Nell’altra lo vedo, pochi istanti fa, steso sul letto…occhi sgranati nel buio, corpo immobile; una lacrima gli solca il viso.
Che scena patetica…mentre la storia avanza, col mondo agonizzante ridotto ad un ciarpame, guazzabuglio di mediocrità, lui sta lì…a compatirsi, a rimuginare ad aspettare che la noia e la stanchezza gli ridonino il sonno. 
Inerme come un cadavere che attende il freddo becco dei corvi, lascia che la gloria esploda attorno a lui.
Distrutto da quella visione mi ci butto, come se tentassi di ammazzarlo…mi sveglio e mi ritrovo in quella scena, dalla parte dell’attore.

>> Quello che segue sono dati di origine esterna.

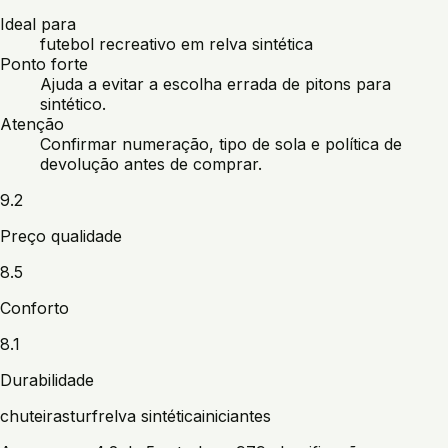
Ideal para
futebol recreativo em relva sintética
Ponto forte
Ajuda a evitar a escolha errada de pitons para
sintético.
Atenção
Confirmar numeração, tipo de sola e política de
devolução antes de comprar.
9.2
Preço qualidade
8.5
Conforto
8.1
Durabilidade
chuteiras
turf
relva sintética
iniciantes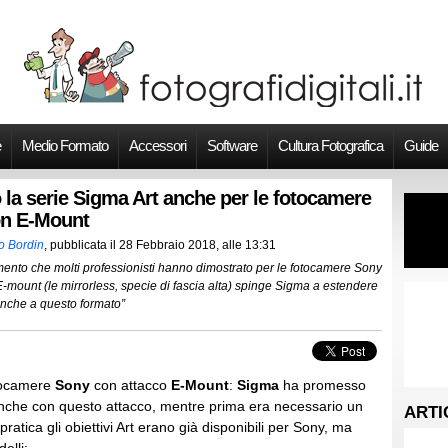
e
Medio Formato
Accessori
Software
Cultura Fotografica
Guide
o la serie Sigma Art anche per le fotocamere
n E-Mount
o Bordin
, pubblicata il
28 Febbraio 2018, alle 13:31
ento che molti professionisti hanno dimostrato per le fotocamere Sony
E-mount (le mirrorless, specie di fascia alta) spinge Sigma a estendere
t anche a questo formato”
otocamere
Sony
con attacco
E-Mount
:
Sigma
ha promesso
che con questo attacco, mentre prima era necessario un
ARTI
 pratica gli obiettivi Art erano già disponibili per Sony, ma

Sono autore, direttore e pubblico della mia iniquità, maestro del mio divenire carne da macello per quel futuro che mostra solo disarmo.
Niente sacrificio, niente vittoria…nessun sacrificio, nessuna gloria.
Quel folle gesto che non oso fare è la chiave per quel radioso futuro che tanto inseguo e la mia rabbia, balenante come una spada, non sa se trafiggere il primo bersaglio a tiro o il braccio stesso che la muove.
Registro questa notte tra la muffa delle memorie: è un’immagine, sarà parola.
Di certo domani avrò scordato metà di ciò che ho in mente, ma ciò che ho nel cuore sarà ancora tale: la stessa melma, il medesimo ardore.

11 Gennaio 2010 ...11 anni dopo.

Riservo uno spazieto del muro per ricordare colui che, più di altri, mi ha insegnato che le aprole possono rappresentare, oltre che il mondo, l'animo e le gesta morali delle persone...

Un saluto a colui che dipingeva la pace col pennello del caos, deridendo la morte, piangendo la vita...

Ciao Faber, sei stato uno di quelli da te cantati "che al cielo ed alla terra mostrarono il coraggio."